FTX Dismisses Balance Sheet Concerns As Binance Plans Token Sale
Sam Bankman-Fried, the billionaire founder of crypto exchange FTX, tried to reassure crypto investors on Monday after rival exchange, Binance, said it would end its holding of the traditional FTX token.
Binance CEO Changpeng Zhao said in a series of tweets on Sunday that his company would be selling the FTX token “due to recent revelations that have come to light.” Zhao did not specify which revelations he was referring to or how much of the token Binance had.
2) FTX has enough to cover all customer fees.
We do not invest in client assets (even in real estate).
We have been processing all withdrawals, and will continue to do so.
More information on withdrawal speed: https://t.co/tSjhJW3JlI
(banks and nodes can be slow)
— SBF (@SBF_FTX) November 7, 2022
“A competitor is trying to go after us with false rumors,” FTX’s Bankman-Fried said in a series of tweets on Monday. “FTX is going well. Assets are good.”
Bankman-Fried said in his tweets that FTX maintains “researched funds” and is “highly regulated”. He didn’t initially specify which competitor he was talking about, but he tagged Zhao in a recent tweet, saying “I’d love it, @cz_binance, if we could work together on an ecosystem.”
Crypto enthusiasts raised questions on Twitter last week about the FTX token, following a report from crypto news website CoinDesk about the leaked balance sheet of Alameda Research, a crypto trading firm founded by Bankman-Fried that maintains close ties to -FTX.

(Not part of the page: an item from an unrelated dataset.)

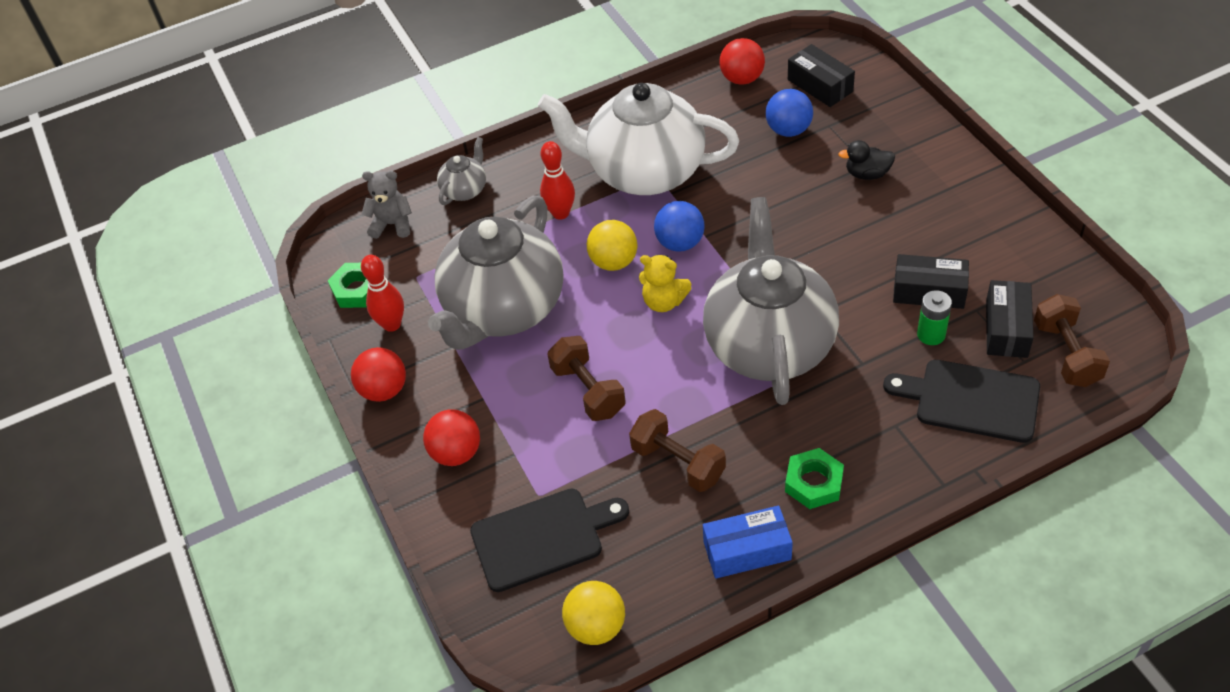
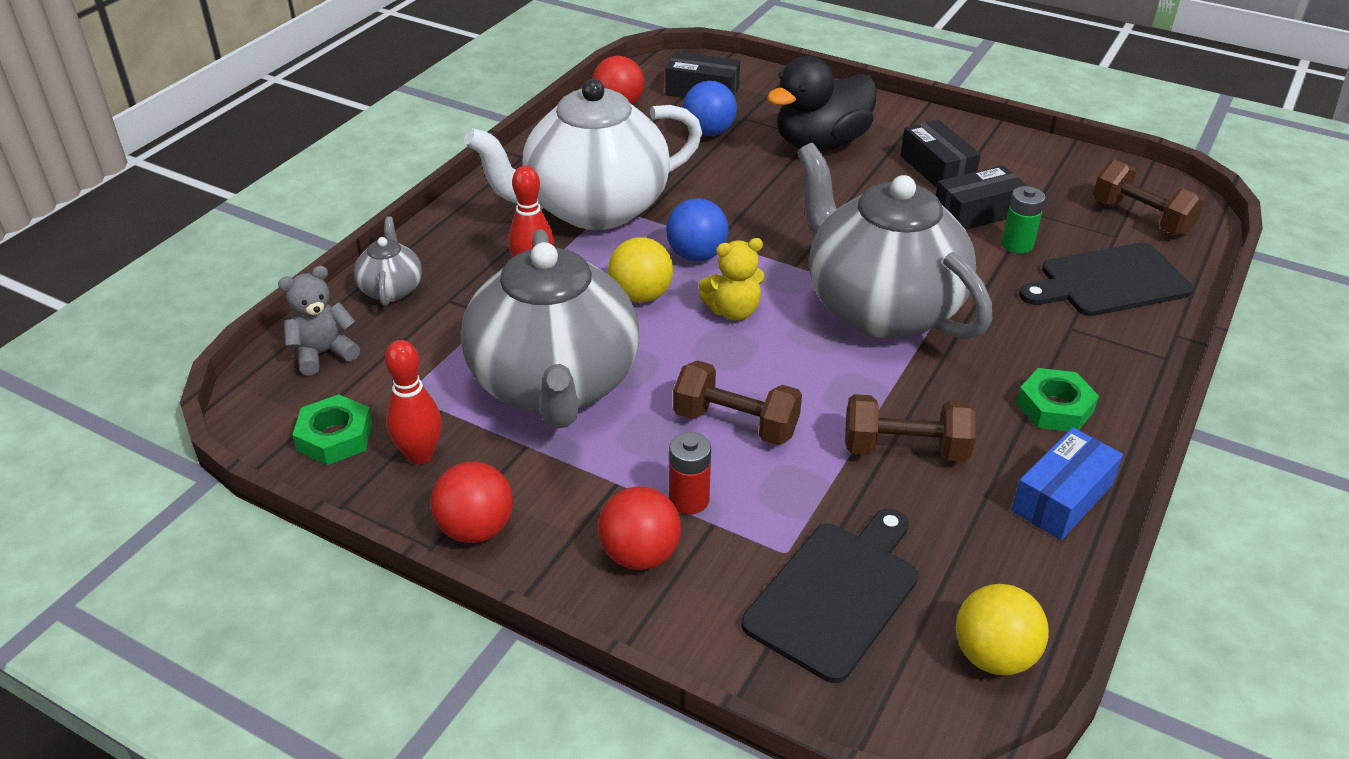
camera: 40 degrees left, 10 degrees down
black duck [838,140,895,180] -> black duck [767,56,877,151], size x2.06
black box [986,280,1034,358] -> black box moved to [901,120,981,188]
none -> red battery [669,432,711,514]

According to a CoinDesk report, most of Alameda’s $14.6 billion (roughly Rs. 1,19,300 crore) in assets are held in the FTX token, called FTT. Reuters could not independently verify the accuracy of the report or the origin of the leaked balance sheet.
Since CoinDesk’s report on November 2, the FTX token has shed nearly $400 million (roughly Rs. 3,200 crore) from its market cap as traders sell off the token. It is trading near its lowest since February last year, according to CoinGecko data.
Alameda CEO Caroline Ellison also said in a tweet that “recently released balance sheet information” reflects a small portion of Alameda’s companies. The company has more than $10 billion in assets that do not show up in CoinDesk’s report, he said.
Crypto investors have been on the edge of summer following a rocky summer, when prices fell as interest rates rose and a broader decline in financial markets prompted investors to dump riskier assets.
Industry giants such as Singapore-based crypto hedge fund Three Arrows Capital and crypto lenders Celsius Network and Voyager Digital have filed for bankruptcy. FTX won a bid in September to buy Voyager’s assets, and Bankman-Fried said her exchange is working to return money to Voyager customers.